Against a backdrop of an unprecedented rise in global urbanisation, a chronic decline in our connection with nature, and the unfolding impact of the covid-19 pandemic, the answers to these questions matter.

Research has neglected the human experience of looking up at the sky, and the role the sky plays in our experience of wellbeing, hence the creation of "Skychology", a new area of wellbeing research, defined as, "scientific endeavours to understand and operationalise interactions with the sky to enhance wellbeing" (Conway & Hefferon, 2019).

In the first study of its kind, four participants shared their experiences of looking up at the sky during in-depth, semi-structured interviews. Their experiences suggest looking up at the sky has the potential to be a highly effective wellbeing activity.


 Research findings

 

Looking up at the sky:

1. Is immediately calming.

2. Contributes to the experience of wellbeing.

3. Appears to be a highly effective form of emotional self-regulation.

4. Appears to enhance mindfulness and feeling present in the moment, experienced as feeling a greater sense of clarity & perspective.

5. Promotes a greater sense of connectedness and feeling part of something bigger than ourselves.

6. Appears to be an everyday window to the experience of "awe" - a complex emotion positively associated with wellbeing, perspective-taking, humility, creativity, prosocial behaviour, reduced inflammatory response and enhanced immune system health (Stellar, et al, 2015).

7. Appears to negate the effects of "hedonic adaptation" (Lyubomirsky & Layous, 2013). Positive activites lose effectiveness over time, as we become used to them. However looking at the sky, it seems, never gets old - suggesting we can experience its wellbeing benefits at any time, throughout our lives.

These findings suggest looking up at the sky is an effective, everyday wellbeing activity, with the potential to positively impact lives all across the world.
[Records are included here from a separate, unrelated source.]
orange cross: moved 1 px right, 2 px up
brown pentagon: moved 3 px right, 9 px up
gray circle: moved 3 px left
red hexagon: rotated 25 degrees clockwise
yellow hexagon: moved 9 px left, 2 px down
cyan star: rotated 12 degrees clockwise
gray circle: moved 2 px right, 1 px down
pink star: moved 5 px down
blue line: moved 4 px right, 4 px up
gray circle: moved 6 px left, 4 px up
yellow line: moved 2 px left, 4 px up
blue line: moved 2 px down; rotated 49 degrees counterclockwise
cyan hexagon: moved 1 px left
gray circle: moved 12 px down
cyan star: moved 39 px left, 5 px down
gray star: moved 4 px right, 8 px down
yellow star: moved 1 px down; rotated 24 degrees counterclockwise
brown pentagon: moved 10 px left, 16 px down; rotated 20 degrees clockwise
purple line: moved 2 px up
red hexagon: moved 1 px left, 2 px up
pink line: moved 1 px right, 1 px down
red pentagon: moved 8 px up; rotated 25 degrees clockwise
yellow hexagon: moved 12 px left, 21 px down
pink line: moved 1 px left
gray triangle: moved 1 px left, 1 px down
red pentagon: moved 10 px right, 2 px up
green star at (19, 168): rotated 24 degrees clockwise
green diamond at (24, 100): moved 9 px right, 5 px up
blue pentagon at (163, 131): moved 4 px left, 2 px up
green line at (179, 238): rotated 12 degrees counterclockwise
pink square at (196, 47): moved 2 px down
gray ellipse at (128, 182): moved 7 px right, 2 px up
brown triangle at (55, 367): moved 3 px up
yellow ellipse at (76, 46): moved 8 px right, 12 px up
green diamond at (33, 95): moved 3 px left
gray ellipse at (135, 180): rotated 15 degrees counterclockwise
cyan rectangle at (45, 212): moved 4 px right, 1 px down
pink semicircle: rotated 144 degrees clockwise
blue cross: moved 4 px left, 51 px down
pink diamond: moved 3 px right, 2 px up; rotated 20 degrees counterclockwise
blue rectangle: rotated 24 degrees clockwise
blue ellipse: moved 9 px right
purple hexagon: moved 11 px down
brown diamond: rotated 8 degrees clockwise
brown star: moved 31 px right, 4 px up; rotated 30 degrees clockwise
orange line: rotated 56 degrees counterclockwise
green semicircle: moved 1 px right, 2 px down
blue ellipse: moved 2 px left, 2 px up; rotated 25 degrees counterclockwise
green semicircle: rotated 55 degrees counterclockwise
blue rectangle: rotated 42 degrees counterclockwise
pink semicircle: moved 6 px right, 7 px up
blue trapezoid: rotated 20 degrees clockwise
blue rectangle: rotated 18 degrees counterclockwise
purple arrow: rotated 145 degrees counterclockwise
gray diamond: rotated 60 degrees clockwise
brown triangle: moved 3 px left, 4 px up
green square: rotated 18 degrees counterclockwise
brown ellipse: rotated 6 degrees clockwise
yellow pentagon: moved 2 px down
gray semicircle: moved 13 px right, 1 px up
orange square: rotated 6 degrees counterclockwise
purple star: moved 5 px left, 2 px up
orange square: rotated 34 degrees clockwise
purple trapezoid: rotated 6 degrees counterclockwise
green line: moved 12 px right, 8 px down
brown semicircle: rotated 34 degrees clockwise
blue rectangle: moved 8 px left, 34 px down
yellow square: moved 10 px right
Here's a quick & easy Skychology activity for you to try (opens in Instagram).
 
Read the full study (opens in ResearchGate).

 

"I'm trying to encourage my children to appreciate things in life that are free. That make you feel good. That not everything... has to have a value that's monetary. And this happens to be something that's there every day. That for a few moments you can go 'wow, that's pretty amazing'. I don't even know how that happens... but it's happening.”